_The task:_ State how many of the lines below contain the word "signifie", giving the number alone.

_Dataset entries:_
"""

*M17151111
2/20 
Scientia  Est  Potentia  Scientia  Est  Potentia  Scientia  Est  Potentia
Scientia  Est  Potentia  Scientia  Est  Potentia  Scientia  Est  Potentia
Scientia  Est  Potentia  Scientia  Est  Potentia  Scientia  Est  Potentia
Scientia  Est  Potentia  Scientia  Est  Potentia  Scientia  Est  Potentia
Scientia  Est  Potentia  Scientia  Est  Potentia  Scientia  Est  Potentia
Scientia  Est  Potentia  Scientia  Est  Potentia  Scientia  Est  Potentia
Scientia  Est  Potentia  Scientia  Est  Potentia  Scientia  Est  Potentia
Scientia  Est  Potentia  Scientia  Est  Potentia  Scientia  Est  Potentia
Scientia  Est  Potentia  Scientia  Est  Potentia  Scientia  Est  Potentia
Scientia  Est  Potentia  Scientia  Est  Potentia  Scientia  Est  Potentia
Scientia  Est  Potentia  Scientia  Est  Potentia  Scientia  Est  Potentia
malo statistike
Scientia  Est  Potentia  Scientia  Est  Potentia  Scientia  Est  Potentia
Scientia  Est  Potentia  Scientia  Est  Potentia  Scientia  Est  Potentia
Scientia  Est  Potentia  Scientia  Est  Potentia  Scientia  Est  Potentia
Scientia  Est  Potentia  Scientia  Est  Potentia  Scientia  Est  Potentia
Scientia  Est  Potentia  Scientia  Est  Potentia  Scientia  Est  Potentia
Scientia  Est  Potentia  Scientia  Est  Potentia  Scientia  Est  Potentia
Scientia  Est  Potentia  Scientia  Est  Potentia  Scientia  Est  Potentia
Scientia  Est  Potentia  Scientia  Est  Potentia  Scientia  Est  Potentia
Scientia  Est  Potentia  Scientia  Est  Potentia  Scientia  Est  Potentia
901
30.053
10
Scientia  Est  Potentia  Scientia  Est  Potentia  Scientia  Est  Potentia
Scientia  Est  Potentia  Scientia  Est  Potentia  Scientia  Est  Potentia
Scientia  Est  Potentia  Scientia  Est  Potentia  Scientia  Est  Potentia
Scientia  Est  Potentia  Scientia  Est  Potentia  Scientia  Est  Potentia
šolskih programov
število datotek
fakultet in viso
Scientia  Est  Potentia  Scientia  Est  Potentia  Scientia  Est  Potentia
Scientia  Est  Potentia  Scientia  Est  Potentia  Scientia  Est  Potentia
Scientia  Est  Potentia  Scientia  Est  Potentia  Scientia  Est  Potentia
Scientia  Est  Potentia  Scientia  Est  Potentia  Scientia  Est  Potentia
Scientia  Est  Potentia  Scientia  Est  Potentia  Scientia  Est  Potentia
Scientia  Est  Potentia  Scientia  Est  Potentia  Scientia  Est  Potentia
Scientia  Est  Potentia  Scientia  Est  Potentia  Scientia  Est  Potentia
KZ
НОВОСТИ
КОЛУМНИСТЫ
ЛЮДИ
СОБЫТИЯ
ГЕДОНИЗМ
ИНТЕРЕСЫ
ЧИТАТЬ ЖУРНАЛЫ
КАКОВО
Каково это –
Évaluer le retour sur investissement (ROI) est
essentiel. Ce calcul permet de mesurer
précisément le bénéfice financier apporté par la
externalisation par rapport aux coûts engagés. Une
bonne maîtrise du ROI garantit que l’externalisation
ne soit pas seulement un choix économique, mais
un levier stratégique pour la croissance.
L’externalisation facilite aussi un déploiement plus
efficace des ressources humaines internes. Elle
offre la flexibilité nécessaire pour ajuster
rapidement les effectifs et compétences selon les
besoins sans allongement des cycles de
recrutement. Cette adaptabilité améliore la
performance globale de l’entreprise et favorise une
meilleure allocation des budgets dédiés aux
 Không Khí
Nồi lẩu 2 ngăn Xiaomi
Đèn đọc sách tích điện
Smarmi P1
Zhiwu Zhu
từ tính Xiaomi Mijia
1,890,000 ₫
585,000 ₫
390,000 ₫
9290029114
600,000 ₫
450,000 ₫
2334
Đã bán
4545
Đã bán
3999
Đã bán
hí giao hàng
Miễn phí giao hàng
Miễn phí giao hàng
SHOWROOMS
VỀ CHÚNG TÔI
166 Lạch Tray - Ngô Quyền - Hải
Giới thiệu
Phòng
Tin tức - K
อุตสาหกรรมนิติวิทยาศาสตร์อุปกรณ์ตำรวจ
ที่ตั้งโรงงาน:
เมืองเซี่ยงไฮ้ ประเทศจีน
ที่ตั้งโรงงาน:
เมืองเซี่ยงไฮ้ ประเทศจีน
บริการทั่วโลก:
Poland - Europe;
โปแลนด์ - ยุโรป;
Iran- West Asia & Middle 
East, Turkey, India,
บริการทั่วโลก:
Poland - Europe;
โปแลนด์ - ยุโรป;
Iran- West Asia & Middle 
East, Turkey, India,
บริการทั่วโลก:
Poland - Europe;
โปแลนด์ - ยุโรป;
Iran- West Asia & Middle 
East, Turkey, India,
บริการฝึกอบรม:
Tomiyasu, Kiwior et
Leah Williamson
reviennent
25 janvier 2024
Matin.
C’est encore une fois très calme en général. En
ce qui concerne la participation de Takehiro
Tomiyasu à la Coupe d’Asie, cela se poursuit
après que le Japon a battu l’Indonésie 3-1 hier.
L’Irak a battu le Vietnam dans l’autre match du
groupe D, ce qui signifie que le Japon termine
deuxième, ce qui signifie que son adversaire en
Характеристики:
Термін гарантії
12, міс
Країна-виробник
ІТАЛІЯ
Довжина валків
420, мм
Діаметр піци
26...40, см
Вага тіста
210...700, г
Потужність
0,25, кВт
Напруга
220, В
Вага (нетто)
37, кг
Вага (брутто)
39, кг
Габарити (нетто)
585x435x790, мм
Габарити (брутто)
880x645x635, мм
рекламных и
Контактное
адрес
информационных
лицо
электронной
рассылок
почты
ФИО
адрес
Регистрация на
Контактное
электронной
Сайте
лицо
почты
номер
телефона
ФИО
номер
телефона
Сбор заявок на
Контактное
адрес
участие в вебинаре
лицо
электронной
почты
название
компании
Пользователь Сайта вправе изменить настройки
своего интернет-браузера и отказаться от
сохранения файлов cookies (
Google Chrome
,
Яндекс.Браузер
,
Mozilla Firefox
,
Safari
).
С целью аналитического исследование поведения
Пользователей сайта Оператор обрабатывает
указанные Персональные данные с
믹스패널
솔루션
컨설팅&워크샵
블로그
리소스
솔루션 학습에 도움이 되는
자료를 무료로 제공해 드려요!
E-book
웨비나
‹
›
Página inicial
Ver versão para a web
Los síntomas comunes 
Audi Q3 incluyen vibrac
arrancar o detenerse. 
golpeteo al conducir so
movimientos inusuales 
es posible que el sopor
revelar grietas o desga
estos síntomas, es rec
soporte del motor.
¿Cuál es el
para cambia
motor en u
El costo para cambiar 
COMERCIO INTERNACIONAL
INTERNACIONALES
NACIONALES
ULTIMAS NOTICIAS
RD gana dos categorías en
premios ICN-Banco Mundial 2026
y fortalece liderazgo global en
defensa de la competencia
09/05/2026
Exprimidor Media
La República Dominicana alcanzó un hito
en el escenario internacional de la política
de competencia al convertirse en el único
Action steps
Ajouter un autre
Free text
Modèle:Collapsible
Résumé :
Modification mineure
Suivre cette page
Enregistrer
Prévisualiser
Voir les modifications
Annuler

"""

_Response to this exercise:_ 2